Ghostlock does not assume permanent stewardship of Capsule.
We explicitly welcome contributors who want to:
- drive architectural direction,
- act as long-term maintainers,
- or steward Capsule as durable public infrastructure.
If another individual or group becomes the primary maintainer through sustained work, stewardship is expected to follow the work.
If Ghostlock ceases to maintain Capsule, others are encouraged to continue the project without restriction.
Capsule is written primarily in Rust and targets Linux.
Current status:
- Platform: Linux (aarch64; others in progress)
- Architecture: early-stage and evolving
Build and run instructions are documented in the README. If they are incomplete or incorrect, improving them is considered a valid contribution.
We welcome contributions in areas such as:
- Kernel tracing and syscall instrumentation
- Sandboxing and enforcement mechanisms
- Performance and overhead reduction
- Event modeling and trace semantics
- Tests, benchmarks, and verification
- Documentation that explains non-obvious behavior
If you are unsure whether something fits, open an issue and discuss it.
- Keep changes focused and scoped
- Explain why a change is needed, not just what it does
- Expect review and discussion
- Large or architectural changes should be proposed via issues first
Review is collaborative, not adversarial.
- Follow existing Rust formatting and conventions
- Prefer clarity over cleverness
- Avoid unnecessary abstraction
- Document security-sensitive behavior
- Be explicit about trade-offs
This project values maintainability and correctness over novelty.

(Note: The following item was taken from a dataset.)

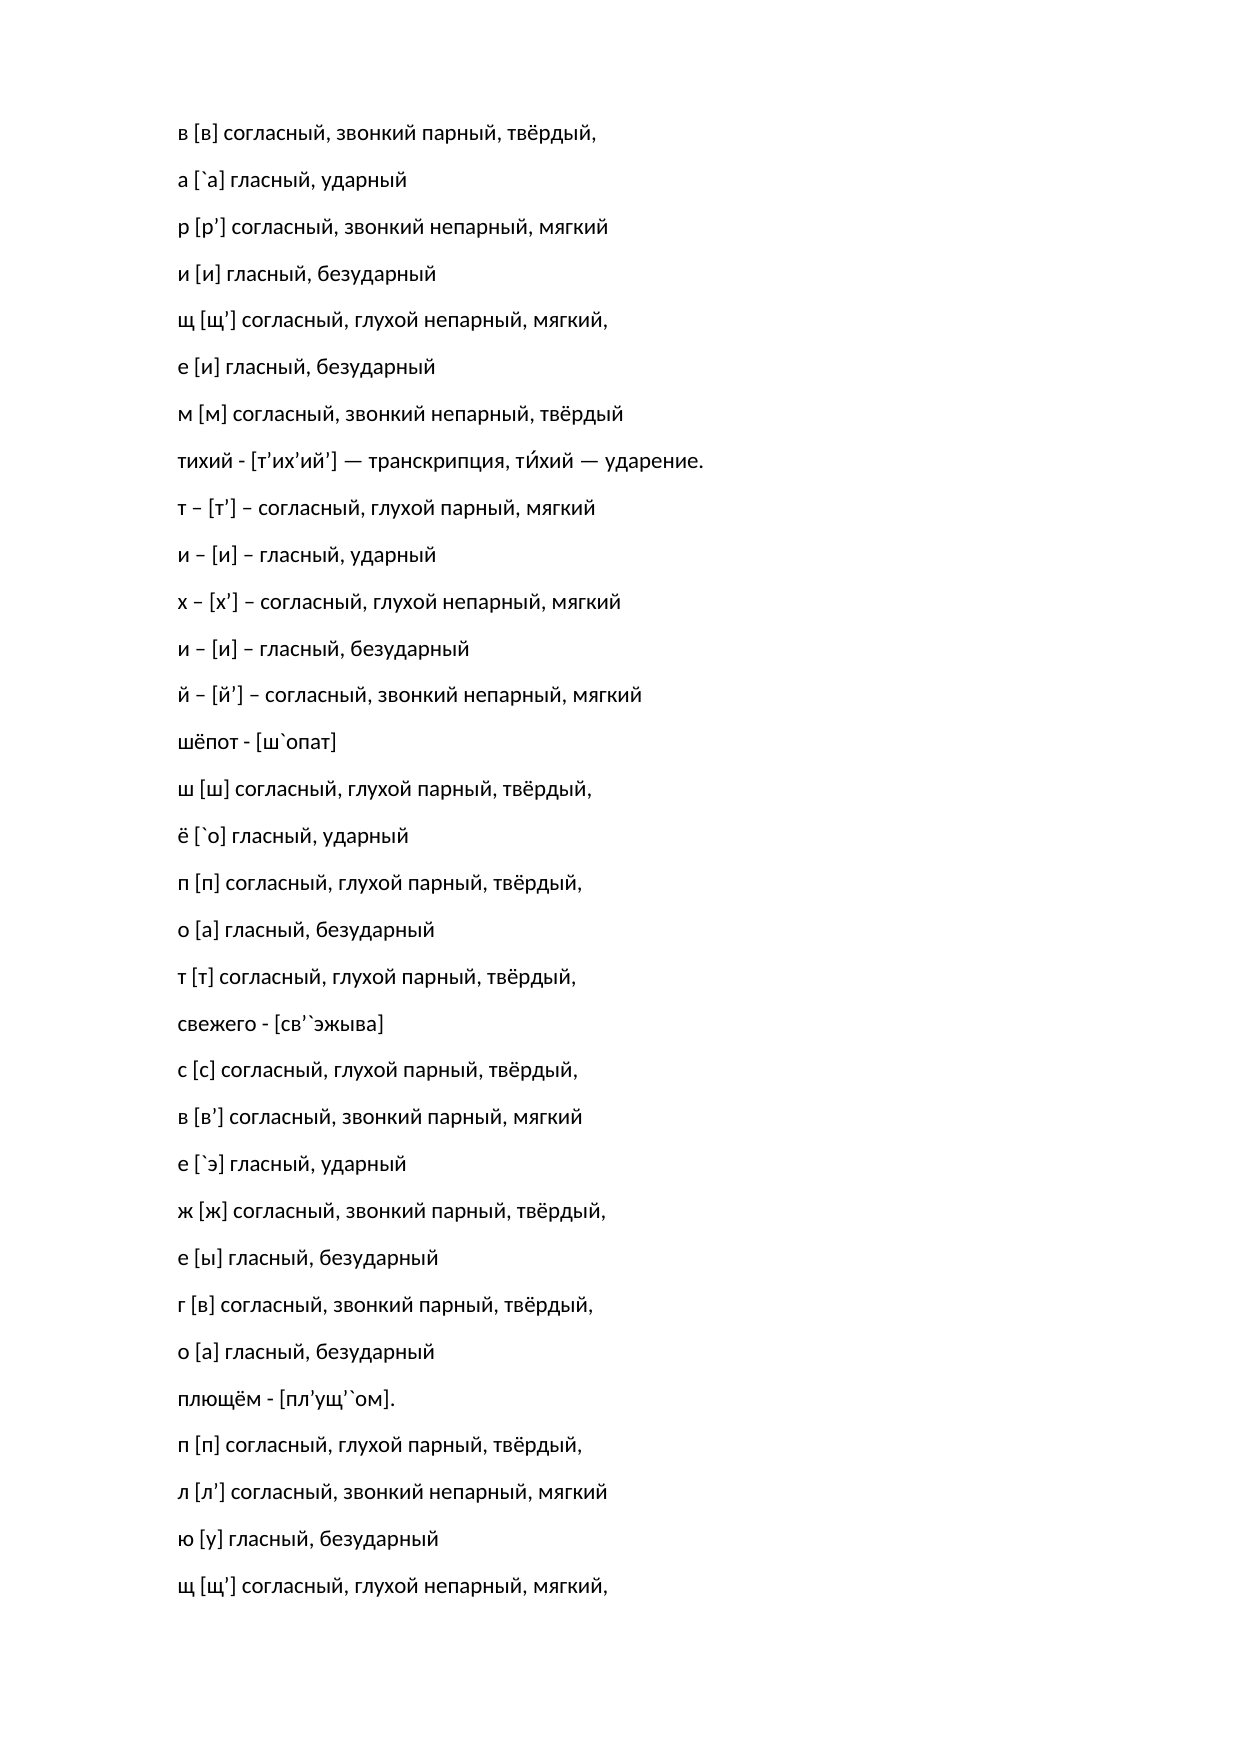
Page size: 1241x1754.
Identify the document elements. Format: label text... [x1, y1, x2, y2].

Technical decisions are made through:
- discussion in issues or discussions,
- review of proposed changes,
- and rough consensus among active maintainers.
When consensus cannot be reached, contributors closest to the affected code paths make the final call.
Forking is explicitly allowed and respected.
If a fork better serves the project’s goals or evolves faster, that is a valid outcome of open-source development.
Capsule is intended to survive its original authors.
If you believe you have found a security vulnerability, please do not open a
public issue. Report it privately using the contact information in SECURITY.md
(if present) or by contacting the maintainers directly.
Capsule is licensed under the MIT License.
By contributing to this repository, you agree that your contributions are licensed under the MIT License, with no additional restrictions.
No Contributor License Agreement (CLA) is required.